What Researchers Did
Researchers ran a randomised trial at three hospitals in Sweden and Germany, giving patients with severe COVID-19 ARDS either HBOT (2.4 ATA, 80 minutes, up to 5 sessions) plus standard care, or standard care alone.
What They Found
The trial was stopped early because HBOT showed no benefit. ICU admission rates were actually higher in the HBOT group (72%) versus controls (50%), though this difference was not statistically significant (OR 2.54, 95% CI 0.62–10.39, p=0.19). Adverse events occurred in 94% of HBOT patients and 93% of controls; three serious adverse events were possibly related to HBOT.

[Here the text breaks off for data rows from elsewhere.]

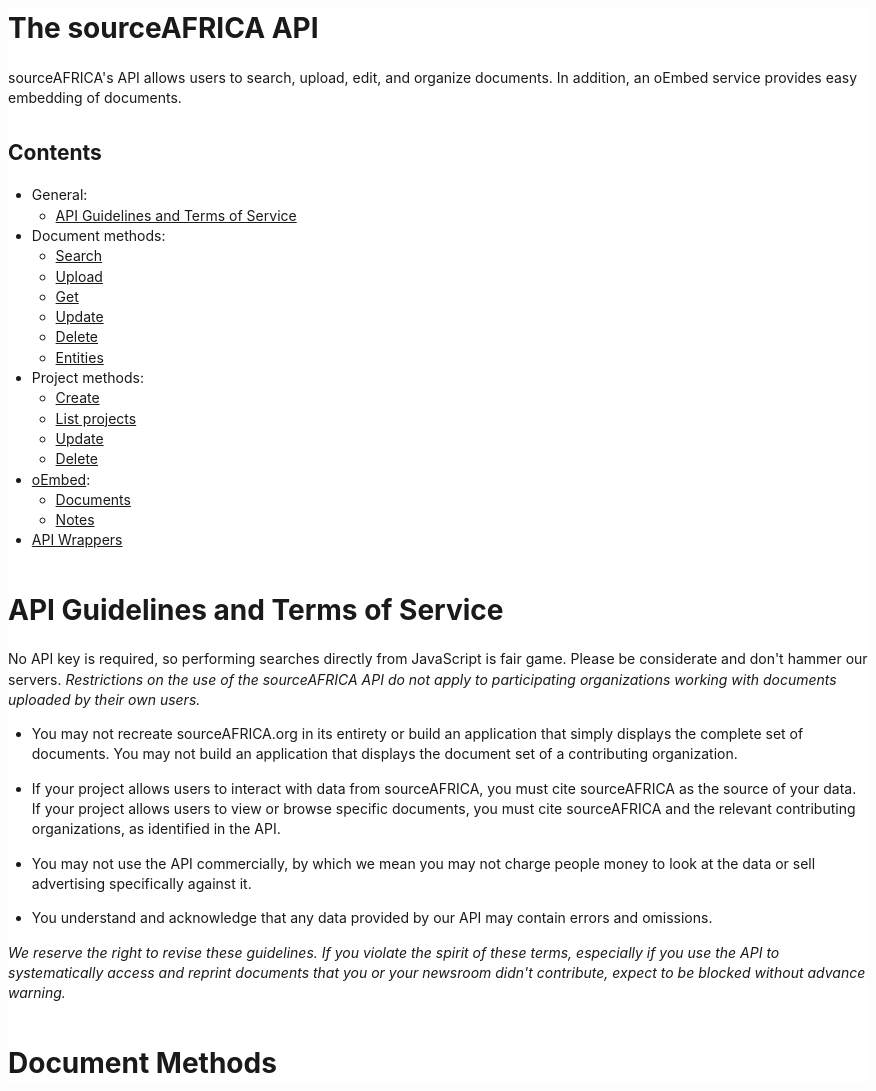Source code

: # The sourceAFRICA API

sourceAFRICA's API allows users to search, upload, edit, and organize documents. In addition, an oEmbed service provides easy embedding of documents.

## Contents

* General:
  * [API Guidelines and Terms of Service](#guidelines)
* Document methods:
  * [Search](#search-documents)
  * [Upload](#upload-documents)
  * [Get](#get-document)
  * [Update](#update-document)
  * [Delete](#delete-document)
  * [Entities](#get-entities)
* Project methods:
  * [Create](#create-project)
  * [List projects](#get-projects)
  * [Update](#update-project)
  * [Delete](#delete-project)
* [oEmbed](#oembed):
  * [Documents](#oembed-documents)
  * [Notes](#oembed-notes)
* [API Wrappers](#api-wrappers)

<a name="guidelines"></a>
# API Guidelines and Terms of Service

No API key is required, so performing searches directly from JavaScript is fair game. Please be considerate and don't hammer our servers. _Restrictions on the use of the sourceAFRICA API do not apply to participating organizations working with documents uploaded by their own users._

 * You may not recreate sourceAFRICA.org in its entirety or build an application that simply displays the complete set of documents. You may not build an application that displays the document set of a contributing organization.

 * If your project allows users to interact with data from sourceAFRICA, you must cite sourceAFRICA as the source of your data. If your project allows users to view or browse specific documents, you must cite sourceAFRICA and the relevant contributing organizations, as identified in the API.

 * You may not use the API commercially, by which we mean you may not charge people money to look at the data or sell advertising specifically against it.

 * You understand and acknowledge that any data provided by our API may contain errors and omissions.

_We reserve the right to revise these guidelines. If you violate the spirit of these terms, especially if you use the API to systematically access and reprint documents that you or your newsroom didn't contribute, expect to be blocked without advance warning._

# Document Methods
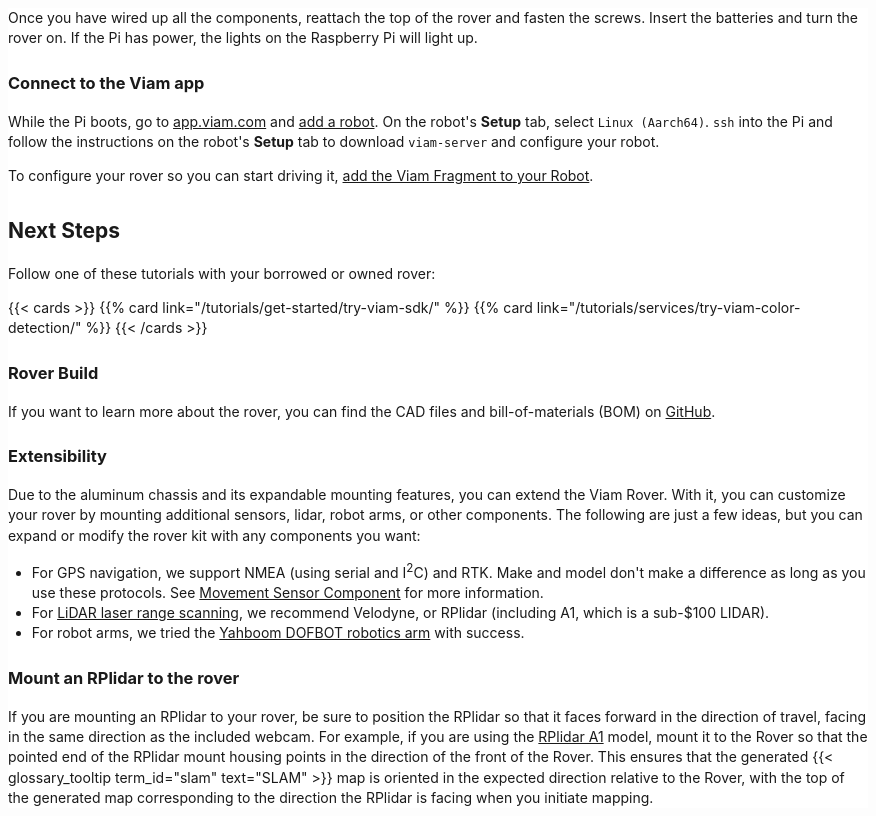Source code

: Once you have wired up all the components, reattach the top of the rover and fasten the screws.
Insert the batteries and turn the rover on.
If the Pi has power, the lights on the Raspberry Pi will light up.

### Connect to the Viam app

While the Pi boots, go to [app.viam.com](https://app.viam.com/robots) and [add a robot](/fleet/machines/#add-a-new-robot).
On the robot's **Setup** tab, select `Linux (Aarch64)`.
`ssh` into the Pi and follow the instructions on the robot's **Setup** tab to download `viam-server` and configure your robot.

To configure your rover so you can start driving it, [add the Viam Fragment to your Robot](/get-started/try-viam/rover-resources/rover-tutorial-fragments/).

## Next Steps

Follow one of these tutorials with your borrowed or owned rover:

{{< cards >}}
{{% card link="/tutorials/get-started/try-viam-sdk/" %}}
{{% card link="/tutorials/services/try-viam-color-detection/" %}}
{{< /cards >}}

### Rover Build

If you want to learn more about the rover, you can find the CAD files and bill-of-materials (BOM) on [GitHub](https://github.com/viamrobotics/Rover-VR1).

### Extensibility

Due to the aluminum chassis and its expandable mounting features, you can extend the Viam Rover.
With it, you can customize your rover by mounting additional sensors, lidar, robot arms, or other components.
The following are just a few ideas, but you can expand or modify the rover kit with any components you want:

- For GPS navigation, we support NMEA (using serial and I<sup>2</sup>C) and RTK.
  Make and model don't make a difference as long as you use these protocols.
  See [Movement Sensor Component](/build/configure/components/movement-sensor/) for more information.
- For [LiDAR laser range scanning](/mobility/slam/cartographer/), we recommend Velodyne, or RPlidar (including A1, which is a sub-$100 LIDAR).
- For robot arms, we tried the [Yahboom DOFBOT robotics arm](https://category.yahboom.net/products/dofbot-jetson_nano) with success.

### Mount an RPlidar to the rover

If you are mounting an RPlidar to your rover, be sure to position the RPlidar so that it faces forward in the direction of travel, facing in the same direction as the included webcam.
For example, if you are using the [RPlidar A1](https://www.slamtec.com/en/Lidar/A1) model, mount it to the Rover so that the pointed end of the RPlidar mount housing points in the direction of the front of the Rover.
This ensures that the generated {{< glossary_tooltip term_id="slam" text="SLAM" >}} map is oriented in the expected direction relative to the Rover, with the top of the generated map corresponding to the direction the RPlidar is facing when you initiate mapping.

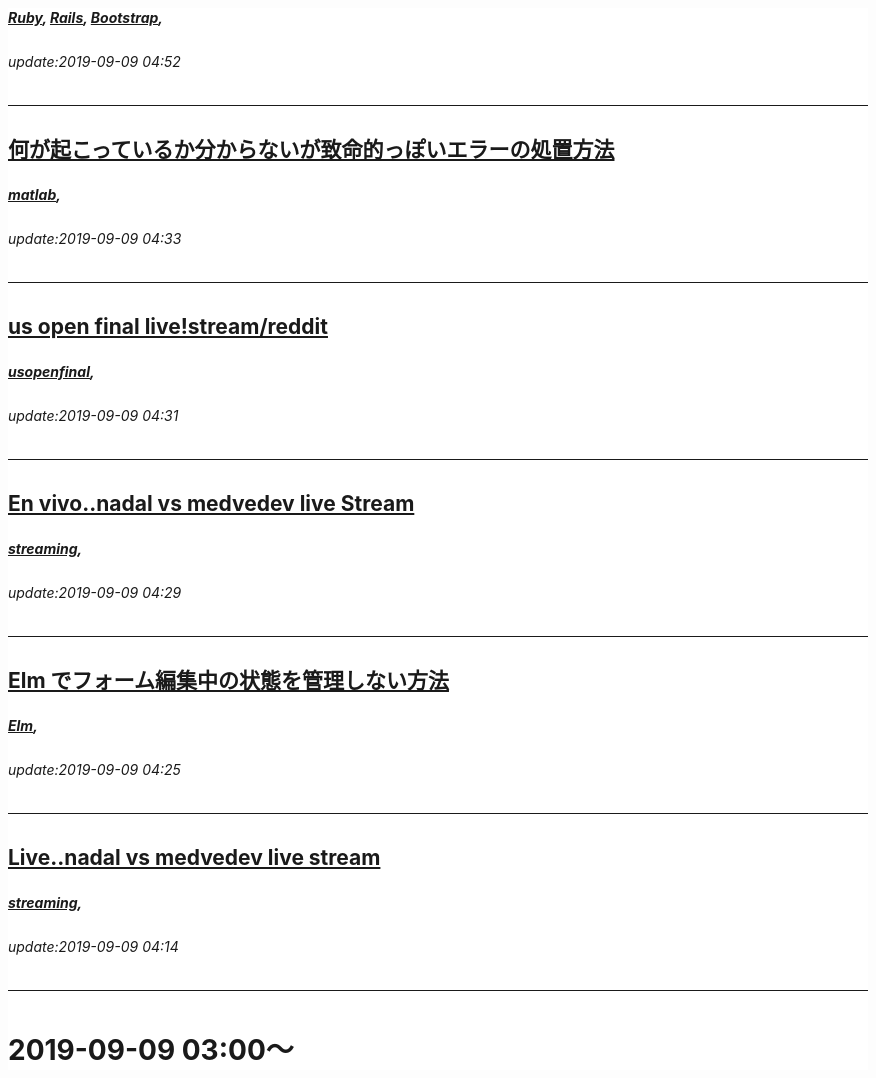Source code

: ##### [Ruby](https://qiita.com/tags/Ruby), [Rails](https://qiita.com/tags/Rails), [Bootstrap](https://qiita.com/tags/Bootstrap), 
###### update:2019-09-09 04:52
---
## [何が起こっているか分からないが致命的っぽいエラーの処置方法](https://qiita.com/eigs/items/3def0ad104d2f2efed8a)
##### [matlab](https://qiita.com/tags/matlab), 
###### update:2019-09-09 04:33
---
## [us open final live!stream/reddit](https://qiita.com/teamonejohnn11/items/f6db4aeabf4d5db39f41)
##### [usopenfinal](https://qiita.com/tags/usopenfinal), 
###### update:2019-09-09 04:31
---
## [En vivo..nadal vs medvedev live Stream](https://qiita.com/teamonejohnn11/items/9174a630af08f9f9991c)
##### [streaming](https://qiita.com/tags/streaming), 
###### update:2019-09-09 04:29
---
## [Elm でフォーム編集中の状態を管理しない方法](https://qiita.com/mizkichan/items/e01717a6b191bfe43347)
##### [Elm](https://qiita.com/tags/Elm), 
###### update:2019-09-09 04:25
---
## [Live..nadal vs medvedev live stream](https://qiita.com/teamonejohnn11/items/e366f5573c8e66870c80)
##### [streaming](https://qiita.com/tags/streaming), 
###### update:2019-09-09 04:14
---




# 2019-09-09 03:00～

What This Means for Canadian Patients
For Canadians who had COVID-19 and developed severe lung complications requiring ICU care, this trial suggests HBOT did not reduce ICU admission or death. Clinicians at Canadian hospitals should not expect HBOT to replace or improve on standard critical care for COVID-19 ARDS. HBOT remains a feasible and generally safe intervention, but it was not effective for this specific condition.
Canadian Relevance
No direct Canadian connection identified.
Study Limitations
The trial was stopped early with only 34 patients enrolled, far too few to detect a meaningful treatment effect or confirm safety with confidence.